Which embedding model should I use in 2026?

voyage-3-large is the strongest general-purpose embedding model right now and is Anthropic's recommended pairing with Claude. Use voyage-multilingual-2 if you serve non-English content. OpenAI's text-embedding-3-large is a solid alternative if you are already in the OpenAI ecosystem.

Pinecone or pgvector?

Default to pgvector. You get vectors next to your business data, one auth model, SQL joins, and no extra vendor. Move to Pinecone or Turbopuffer when you cross ~50M vectors or need multi-region replication you do not want to operate yourself.

How do I get citations from Claude?

Pass retrieved chunks as document content blocks and set citations: { enabled: true } on each one. Claude returns structured citation blocks alongside the answer text, with exact character spans into your source documents.
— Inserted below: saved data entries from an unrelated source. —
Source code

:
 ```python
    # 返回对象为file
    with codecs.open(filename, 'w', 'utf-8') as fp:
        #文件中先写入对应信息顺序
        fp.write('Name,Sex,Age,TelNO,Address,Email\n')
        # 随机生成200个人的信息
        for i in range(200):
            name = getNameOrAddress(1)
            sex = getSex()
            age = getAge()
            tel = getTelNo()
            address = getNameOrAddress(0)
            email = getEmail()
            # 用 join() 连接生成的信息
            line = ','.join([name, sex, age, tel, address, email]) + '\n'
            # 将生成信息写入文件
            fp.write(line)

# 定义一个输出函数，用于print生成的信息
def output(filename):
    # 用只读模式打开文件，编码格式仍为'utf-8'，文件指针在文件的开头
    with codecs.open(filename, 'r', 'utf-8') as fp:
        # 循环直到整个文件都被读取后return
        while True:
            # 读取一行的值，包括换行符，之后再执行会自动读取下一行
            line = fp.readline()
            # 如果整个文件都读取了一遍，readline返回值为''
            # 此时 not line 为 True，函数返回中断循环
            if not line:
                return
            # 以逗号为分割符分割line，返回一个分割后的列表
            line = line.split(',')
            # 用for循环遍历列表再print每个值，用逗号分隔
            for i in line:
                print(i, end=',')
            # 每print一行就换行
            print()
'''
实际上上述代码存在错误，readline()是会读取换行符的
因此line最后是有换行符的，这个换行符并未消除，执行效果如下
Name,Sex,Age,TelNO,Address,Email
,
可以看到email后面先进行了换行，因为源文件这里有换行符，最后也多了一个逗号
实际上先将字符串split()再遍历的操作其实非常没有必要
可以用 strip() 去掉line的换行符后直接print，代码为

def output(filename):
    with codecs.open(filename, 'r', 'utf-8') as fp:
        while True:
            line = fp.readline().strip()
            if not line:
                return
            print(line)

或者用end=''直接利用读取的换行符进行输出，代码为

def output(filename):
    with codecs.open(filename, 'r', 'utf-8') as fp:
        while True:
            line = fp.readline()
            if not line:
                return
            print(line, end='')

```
Render them as clickable footnotes in your UI.

How much does a production RAG system cost to run?

With prompt caching, hybrid search, and aggressive max_tokens caps, a typical support-style RAG query lands at $0.001–$0.003 on Claude Sonnet 4.5. Without those optimizations, the same query costs $0.01–$0.03. The optimizations are not optional at scale.

What is the difference between RAG and an agent?

RAG is single-shot: retrieve → generate → return. An agent loops: it can rewrite the query, retrieve multiple times, call tools, and self-correct. For most knowledge-base questions RAG is enough. For multi-step research or transactional workflows you want an agent — see our breakdown in Claude API vs Claude Code.

Which framework should I use to orchestrate this?

For straightforward RAG, a thin TypeScript or Python wrapper over the Anthropic SDK is enough — frameworks add more weight than value. If you need agentic retrieval or multi-step workflows, LangGraph or the Claude Agent SDK are the strongest 2026 choices. Our best RAG frameworks post compares them in depth.

How do I evaluate retrieval quality?

Freeze a 100-question test set with ground-truth answers and relevant document IDs. Run Ragas (or Braintrust / Langfuse) on every pipeline change. Track context precision, context recall, faithfulness, and answer relevancy. Alert when any metric drops more than 5 points from baseline.